● WRITTEN TASK: Copy each line below exactly and leave the pictures out.

● SOURCE DATA:
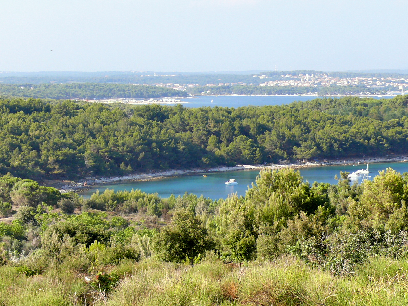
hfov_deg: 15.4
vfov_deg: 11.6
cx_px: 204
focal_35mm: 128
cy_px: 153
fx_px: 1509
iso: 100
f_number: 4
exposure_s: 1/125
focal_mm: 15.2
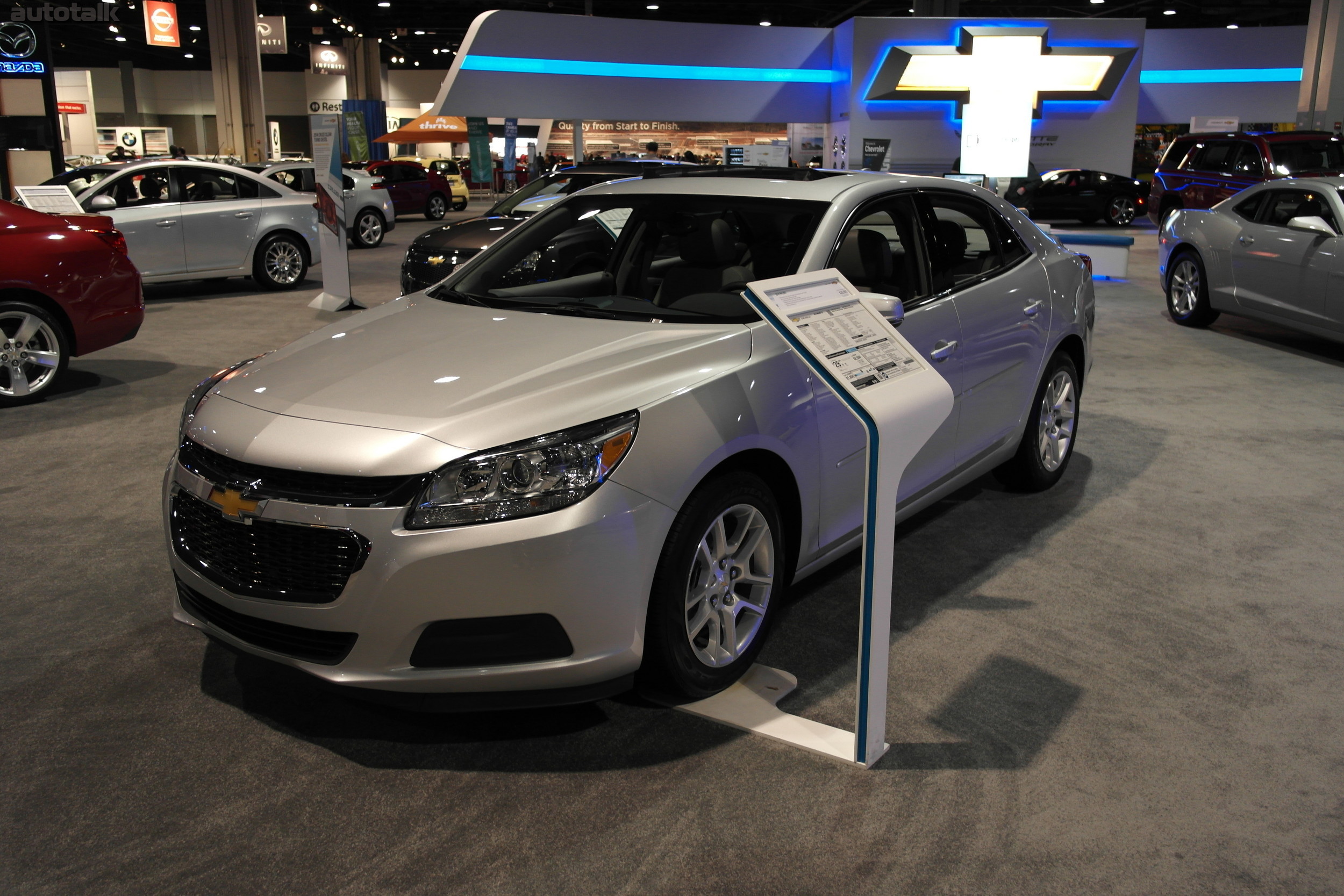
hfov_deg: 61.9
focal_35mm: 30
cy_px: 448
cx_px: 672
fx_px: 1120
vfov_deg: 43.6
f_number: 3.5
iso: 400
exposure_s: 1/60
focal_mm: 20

● EXERCISE OUTPUT:
hfov_deg: 15.4
vfov_deg: 11.6
cx_px: 204
focal_35mm: 128
cy_px: 153
fx_px: 1509
iso: 100
f_number: 4
exposure_s: 1/125
focal_mm: 15.2
hfov_deg: 61.9
focal_35mm: 30
cy_px: 448
cx_px: 672
fx_px: 1120
vfov_deg: 43.6
f_number: 3.5
iso: 400
exposure_s: 1/60
focal_mm: 20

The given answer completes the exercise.